● **The task**
Print the data below word for word, from the line with "longitude: 102.3725" to the line with "region: Raplamaa", including both of those lines and nothing else.

● **Supplied entries**

------------

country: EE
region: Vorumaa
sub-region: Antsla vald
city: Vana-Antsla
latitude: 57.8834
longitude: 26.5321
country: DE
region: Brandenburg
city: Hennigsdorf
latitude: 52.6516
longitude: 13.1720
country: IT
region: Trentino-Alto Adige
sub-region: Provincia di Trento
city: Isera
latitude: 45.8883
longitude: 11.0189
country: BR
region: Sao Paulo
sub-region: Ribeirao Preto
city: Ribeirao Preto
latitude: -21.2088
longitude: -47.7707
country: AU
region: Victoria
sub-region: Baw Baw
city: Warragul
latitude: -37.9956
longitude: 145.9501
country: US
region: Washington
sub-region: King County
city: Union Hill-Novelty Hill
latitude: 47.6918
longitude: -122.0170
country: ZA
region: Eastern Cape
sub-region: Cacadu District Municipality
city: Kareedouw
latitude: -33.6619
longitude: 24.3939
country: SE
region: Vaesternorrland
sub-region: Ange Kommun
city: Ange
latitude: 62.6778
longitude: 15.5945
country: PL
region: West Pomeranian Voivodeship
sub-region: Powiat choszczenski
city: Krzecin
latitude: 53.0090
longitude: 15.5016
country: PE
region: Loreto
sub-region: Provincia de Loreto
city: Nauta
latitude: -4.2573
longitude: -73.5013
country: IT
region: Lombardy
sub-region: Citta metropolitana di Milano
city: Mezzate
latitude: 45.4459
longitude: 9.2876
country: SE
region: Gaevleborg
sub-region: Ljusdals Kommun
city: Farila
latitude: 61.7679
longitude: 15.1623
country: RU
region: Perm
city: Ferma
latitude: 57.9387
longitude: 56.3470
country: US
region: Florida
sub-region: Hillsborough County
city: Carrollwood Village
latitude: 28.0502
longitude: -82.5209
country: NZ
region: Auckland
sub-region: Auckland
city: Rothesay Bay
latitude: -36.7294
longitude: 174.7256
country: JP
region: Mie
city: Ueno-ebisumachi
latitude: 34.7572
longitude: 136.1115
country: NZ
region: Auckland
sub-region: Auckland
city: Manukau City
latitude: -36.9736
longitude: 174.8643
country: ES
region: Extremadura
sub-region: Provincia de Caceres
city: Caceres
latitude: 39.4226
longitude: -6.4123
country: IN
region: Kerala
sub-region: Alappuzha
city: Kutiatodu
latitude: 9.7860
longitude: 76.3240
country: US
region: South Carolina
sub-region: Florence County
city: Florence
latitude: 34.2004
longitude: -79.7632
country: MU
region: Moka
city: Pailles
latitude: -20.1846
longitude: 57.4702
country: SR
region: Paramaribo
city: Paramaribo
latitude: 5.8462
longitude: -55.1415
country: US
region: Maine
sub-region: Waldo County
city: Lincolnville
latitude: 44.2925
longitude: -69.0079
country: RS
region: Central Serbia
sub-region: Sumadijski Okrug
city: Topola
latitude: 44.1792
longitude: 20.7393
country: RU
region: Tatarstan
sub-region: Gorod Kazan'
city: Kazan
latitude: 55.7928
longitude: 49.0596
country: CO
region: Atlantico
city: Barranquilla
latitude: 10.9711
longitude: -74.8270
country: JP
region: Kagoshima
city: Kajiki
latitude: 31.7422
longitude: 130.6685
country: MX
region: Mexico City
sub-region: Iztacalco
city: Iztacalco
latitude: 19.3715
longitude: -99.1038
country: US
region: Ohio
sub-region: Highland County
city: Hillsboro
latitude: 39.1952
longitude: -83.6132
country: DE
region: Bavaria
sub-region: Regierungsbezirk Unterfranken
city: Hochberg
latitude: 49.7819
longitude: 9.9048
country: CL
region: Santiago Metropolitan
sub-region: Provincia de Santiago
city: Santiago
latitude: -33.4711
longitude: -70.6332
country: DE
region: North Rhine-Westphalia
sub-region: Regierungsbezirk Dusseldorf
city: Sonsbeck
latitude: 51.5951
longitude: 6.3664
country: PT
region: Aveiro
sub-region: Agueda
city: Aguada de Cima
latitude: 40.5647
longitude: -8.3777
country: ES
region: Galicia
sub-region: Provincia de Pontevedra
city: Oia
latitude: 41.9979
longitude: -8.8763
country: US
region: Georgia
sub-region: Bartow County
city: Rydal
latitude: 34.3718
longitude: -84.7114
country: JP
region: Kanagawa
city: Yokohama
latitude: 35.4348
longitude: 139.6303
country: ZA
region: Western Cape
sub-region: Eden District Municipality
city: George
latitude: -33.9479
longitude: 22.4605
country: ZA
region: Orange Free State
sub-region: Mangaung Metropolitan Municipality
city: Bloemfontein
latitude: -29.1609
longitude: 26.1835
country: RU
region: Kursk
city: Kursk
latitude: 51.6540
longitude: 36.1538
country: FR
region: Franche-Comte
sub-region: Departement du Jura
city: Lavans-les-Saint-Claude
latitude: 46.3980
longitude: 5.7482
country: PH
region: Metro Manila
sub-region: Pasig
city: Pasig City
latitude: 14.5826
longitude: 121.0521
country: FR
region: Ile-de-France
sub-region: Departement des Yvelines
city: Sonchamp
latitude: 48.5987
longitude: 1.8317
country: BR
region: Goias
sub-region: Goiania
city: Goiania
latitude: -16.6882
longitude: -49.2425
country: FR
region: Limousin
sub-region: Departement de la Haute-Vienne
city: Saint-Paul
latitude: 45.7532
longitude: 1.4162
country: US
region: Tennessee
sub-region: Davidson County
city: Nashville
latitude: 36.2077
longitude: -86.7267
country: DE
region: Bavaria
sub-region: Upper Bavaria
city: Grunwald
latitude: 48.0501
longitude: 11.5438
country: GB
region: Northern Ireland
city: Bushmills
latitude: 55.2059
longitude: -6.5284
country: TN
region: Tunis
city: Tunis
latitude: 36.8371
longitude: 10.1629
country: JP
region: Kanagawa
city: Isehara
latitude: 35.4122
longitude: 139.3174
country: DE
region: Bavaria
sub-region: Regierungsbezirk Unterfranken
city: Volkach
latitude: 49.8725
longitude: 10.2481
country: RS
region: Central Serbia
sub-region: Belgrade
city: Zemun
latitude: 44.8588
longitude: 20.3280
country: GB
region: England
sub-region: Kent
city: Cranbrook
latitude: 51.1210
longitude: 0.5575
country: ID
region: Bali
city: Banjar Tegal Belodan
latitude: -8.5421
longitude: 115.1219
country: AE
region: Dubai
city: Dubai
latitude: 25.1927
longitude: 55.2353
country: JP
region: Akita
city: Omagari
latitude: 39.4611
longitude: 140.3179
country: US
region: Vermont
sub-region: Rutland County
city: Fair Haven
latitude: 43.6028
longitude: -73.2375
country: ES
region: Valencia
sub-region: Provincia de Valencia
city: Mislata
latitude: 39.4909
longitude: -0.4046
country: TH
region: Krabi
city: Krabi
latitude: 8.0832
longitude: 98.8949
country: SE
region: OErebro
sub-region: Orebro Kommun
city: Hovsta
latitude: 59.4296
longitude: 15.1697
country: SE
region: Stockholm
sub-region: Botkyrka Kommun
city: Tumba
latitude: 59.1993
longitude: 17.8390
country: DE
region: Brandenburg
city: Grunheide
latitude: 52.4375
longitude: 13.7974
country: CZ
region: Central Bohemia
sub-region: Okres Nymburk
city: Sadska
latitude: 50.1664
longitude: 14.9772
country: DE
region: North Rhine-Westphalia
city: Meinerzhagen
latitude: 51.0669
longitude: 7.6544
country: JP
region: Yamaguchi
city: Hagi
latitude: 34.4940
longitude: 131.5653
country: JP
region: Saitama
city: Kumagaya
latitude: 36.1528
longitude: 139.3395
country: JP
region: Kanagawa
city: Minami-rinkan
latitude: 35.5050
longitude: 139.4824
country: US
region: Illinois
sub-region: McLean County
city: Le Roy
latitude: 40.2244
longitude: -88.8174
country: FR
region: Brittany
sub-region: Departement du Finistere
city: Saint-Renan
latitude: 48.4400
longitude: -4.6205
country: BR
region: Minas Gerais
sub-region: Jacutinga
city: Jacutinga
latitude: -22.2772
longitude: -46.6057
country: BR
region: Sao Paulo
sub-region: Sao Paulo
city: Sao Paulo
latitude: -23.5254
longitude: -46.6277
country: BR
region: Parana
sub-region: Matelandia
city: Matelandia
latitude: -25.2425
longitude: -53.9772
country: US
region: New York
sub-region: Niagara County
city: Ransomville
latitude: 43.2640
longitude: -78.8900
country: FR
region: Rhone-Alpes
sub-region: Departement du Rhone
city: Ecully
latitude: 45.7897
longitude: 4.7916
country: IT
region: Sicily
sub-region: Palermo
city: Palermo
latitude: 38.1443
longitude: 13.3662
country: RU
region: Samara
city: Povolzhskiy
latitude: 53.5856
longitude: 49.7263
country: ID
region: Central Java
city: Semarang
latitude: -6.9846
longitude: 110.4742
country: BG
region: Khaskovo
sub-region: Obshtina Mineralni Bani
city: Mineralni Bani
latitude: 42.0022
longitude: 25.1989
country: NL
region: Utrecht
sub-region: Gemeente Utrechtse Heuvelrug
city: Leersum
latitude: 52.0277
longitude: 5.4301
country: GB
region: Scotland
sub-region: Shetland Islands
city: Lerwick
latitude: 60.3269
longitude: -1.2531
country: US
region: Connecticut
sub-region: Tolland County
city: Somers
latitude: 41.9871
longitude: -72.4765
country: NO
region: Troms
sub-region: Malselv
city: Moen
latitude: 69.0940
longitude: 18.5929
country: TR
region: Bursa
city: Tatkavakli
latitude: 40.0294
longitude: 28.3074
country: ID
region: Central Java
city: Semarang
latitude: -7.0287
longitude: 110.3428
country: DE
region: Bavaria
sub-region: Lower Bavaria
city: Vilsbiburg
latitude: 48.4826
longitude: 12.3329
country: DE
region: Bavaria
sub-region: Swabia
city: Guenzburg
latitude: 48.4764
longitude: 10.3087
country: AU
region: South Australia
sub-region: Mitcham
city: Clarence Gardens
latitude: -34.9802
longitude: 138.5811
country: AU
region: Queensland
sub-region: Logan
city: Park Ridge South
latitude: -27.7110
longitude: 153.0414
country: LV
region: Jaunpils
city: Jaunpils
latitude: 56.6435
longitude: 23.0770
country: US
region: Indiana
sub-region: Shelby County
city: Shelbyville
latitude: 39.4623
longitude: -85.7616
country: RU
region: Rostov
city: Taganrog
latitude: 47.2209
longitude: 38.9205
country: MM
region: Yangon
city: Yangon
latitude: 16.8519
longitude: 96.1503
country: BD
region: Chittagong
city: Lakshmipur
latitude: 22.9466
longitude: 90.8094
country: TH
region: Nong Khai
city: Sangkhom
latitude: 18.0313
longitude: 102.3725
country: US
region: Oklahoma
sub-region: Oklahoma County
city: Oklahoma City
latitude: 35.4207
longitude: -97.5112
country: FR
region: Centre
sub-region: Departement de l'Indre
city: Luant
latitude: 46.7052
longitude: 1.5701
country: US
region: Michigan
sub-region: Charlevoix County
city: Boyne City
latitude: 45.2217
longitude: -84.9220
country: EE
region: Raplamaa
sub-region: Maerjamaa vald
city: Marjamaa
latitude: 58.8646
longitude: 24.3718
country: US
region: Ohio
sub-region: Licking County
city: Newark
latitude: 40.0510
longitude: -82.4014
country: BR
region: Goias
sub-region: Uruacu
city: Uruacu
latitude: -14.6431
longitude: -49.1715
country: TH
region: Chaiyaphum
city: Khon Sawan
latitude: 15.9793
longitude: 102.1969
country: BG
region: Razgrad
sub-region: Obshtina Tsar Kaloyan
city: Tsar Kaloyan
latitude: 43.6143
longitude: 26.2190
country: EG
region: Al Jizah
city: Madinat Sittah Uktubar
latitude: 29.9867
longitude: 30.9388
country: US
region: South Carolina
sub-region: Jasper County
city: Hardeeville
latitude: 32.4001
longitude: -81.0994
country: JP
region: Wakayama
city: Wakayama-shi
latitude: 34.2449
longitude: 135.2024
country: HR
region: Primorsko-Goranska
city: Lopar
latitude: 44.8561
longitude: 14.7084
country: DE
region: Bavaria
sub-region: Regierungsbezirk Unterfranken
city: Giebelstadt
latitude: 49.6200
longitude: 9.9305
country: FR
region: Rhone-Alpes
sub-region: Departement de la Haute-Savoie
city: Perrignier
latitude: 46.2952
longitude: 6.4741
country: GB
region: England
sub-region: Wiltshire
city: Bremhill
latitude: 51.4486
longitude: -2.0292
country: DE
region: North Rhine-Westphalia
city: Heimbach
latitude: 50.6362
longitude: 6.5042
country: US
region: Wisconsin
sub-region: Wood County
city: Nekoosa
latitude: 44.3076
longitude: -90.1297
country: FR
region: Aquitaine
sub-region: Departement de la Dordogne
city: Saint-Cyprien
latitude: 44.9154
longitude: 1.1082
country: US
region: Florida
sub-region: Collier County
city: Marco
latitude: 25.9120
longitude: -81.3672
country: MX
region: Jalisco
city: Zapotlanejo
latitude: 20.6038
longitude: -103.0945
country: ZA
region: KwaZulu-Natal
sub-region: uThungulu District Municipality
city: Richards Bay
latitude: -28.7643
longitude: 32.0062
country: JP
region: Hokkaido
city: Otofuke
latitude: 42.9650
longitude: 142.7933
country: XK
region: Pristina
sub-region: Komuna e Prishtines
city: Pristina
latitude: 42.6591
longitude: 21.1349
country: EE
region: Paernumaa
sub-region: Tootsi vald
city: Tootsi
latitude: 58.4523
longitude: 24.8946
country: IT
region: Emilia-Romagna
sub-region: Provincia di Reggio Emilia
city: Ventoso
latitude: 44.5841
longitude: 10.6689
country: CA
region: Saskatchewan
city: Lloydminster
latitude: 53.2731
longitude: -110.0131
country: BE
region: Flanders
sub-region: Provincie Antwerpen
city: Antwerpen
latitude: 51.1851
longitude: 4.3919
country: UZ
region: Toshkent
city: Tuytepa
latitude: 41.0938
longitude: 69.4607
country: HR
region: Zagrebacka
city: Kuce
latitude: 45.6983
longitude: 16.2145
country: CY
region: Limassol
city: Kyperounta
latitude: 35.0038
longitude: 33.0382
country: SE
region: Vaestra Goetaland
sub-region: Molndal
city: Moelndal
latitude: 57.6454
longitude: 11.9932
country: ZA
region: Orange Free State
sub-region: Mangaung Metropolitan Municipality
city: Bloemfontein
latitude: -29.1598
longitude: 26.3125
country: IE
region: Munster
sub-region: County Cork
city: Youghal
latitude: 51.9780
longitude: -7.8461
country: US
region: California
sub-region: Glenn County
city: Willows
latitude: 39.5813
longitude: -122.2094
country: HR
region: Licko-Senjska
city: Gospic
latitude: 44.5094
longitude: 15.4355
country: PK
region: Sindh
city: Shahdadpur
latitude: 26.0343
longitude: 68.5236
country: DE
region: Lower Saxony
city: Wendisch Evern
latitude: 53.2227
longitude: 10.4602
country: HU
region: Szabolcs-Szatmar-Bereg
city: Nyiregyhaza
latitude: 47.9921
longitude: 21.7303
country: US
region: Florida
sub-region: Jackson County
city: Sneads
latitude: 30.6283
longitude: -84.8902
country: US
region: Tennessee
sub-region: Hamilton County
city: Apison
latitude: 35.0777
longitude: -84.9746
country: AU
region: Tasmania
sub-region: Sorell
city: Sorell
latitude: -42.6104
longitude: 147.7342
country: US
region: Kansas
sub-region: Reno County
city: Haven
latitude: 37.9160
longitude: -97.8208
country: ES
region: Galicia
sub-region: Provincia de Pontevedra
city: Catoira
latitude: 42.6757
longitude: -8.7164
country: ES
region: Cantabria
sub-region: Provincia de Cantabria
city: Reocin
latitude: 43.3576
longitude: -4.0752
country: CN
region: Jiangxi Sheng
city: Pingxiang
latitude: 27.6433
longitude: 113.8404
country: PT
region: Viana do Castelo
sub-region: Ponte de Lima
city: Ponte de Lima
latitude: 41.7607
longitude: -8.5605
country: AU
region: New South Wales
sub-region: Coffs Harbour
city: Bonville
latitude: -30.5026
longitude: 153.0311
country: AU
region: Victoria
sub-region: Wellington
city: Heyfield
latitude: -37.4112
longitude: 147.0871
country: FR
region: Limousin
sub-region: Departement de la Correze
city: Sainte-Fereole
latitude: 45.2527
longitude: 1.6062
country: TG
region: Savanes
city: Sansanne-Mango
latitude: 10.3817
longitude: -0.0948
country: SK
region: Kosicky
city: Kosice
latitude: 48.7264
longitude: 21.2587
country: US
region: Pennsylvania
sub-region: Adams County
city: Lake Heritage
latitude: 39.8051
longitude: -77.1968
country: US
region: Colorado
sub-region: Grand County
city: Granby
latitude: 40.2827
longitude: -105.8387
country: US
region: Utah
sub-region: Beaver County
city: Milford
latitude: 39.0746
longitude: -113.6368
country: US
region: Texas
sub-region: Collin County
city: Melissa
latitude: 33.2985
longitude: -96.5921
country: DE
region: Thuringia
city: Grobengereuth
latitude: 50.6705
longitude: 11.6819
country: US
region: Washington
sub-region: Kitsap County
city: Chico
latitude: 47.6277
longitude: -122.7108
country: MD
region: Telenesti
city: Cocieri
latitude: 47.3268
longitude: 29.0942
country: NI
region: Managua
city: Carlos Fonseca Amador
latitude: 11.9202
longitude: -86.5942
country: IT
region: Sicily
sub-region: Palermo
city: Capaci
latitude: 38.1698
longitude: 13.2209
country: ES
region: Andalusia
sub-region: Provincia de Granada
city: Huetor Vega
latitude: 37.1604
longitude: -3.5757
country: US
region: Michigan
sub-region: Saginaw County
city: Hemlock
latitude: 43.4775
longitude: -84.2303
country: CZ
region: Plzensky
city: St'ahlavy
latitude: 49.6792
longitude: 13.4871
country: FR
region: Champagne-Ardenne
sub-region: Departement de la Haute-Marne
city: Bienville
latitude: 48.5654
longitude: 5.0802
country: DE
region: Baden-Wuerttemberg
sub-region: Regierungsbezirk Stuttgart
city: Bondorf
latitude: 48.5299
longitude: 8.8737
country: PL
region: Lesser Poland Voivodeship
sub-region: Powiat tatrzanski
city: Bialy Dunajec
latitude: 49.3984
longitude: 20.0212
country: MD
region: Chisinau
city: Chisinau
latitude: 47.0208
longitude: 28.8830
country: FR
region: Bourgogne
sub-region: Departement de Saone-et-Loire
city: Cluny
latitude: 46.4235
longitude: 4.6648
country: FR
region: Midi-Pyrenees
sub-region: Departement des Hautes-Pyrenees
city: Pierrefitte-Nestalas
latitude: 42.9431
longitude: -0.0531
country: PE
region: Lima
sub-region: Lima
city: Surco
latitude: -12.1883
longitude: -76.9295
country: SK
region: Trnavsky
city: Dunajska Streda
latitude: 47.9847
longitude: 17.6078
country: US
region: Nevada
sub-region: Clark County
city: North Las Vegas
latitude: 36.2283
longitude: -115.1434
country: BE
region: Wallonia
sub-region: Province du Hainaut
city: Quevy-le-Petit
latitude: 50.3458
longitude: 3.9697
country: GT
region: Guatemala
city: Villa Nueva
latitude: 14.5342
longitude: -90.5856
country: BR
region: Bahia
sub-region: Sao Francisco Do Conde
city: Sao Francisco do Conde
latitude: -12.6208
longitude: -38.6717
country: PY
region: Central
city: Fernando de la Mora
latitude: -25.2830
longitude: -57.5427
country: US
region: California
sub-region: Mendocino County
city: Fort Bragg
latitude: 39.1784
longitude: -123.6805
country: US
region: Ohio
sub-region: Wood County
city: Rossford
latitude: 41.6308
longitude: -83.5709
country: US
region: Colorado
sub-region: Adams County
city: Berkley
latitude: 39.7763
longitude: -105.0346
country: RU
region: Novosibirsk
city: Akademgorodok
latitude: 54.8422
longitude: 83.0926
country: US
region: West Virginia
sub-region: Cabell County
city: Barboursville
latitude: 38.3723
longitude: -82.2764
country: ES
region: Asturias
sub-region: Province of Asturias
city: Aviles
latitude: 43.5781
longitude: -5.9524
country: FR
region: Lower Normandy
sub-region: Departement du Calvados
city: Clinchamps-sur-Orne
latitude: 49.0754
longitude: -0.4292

------------

● **Correct answer**
longitude: 102.3725
country: US
region: Oklahoma
sub-region: Oklahoma County
city: Oklahoma City
latitude: 35.4207
longitude: -97.5112
country: FR
region: Centre
sub-region: Departement de l'Indre
city: Luant
latitude: 46.7052
longitude: 1.5701
country: US
region: Michigan
sub-region: Charlevoix County
city: Boyne City
latitude: 45.2217
longitude: -84.9220
country: EE
region: Raplamaa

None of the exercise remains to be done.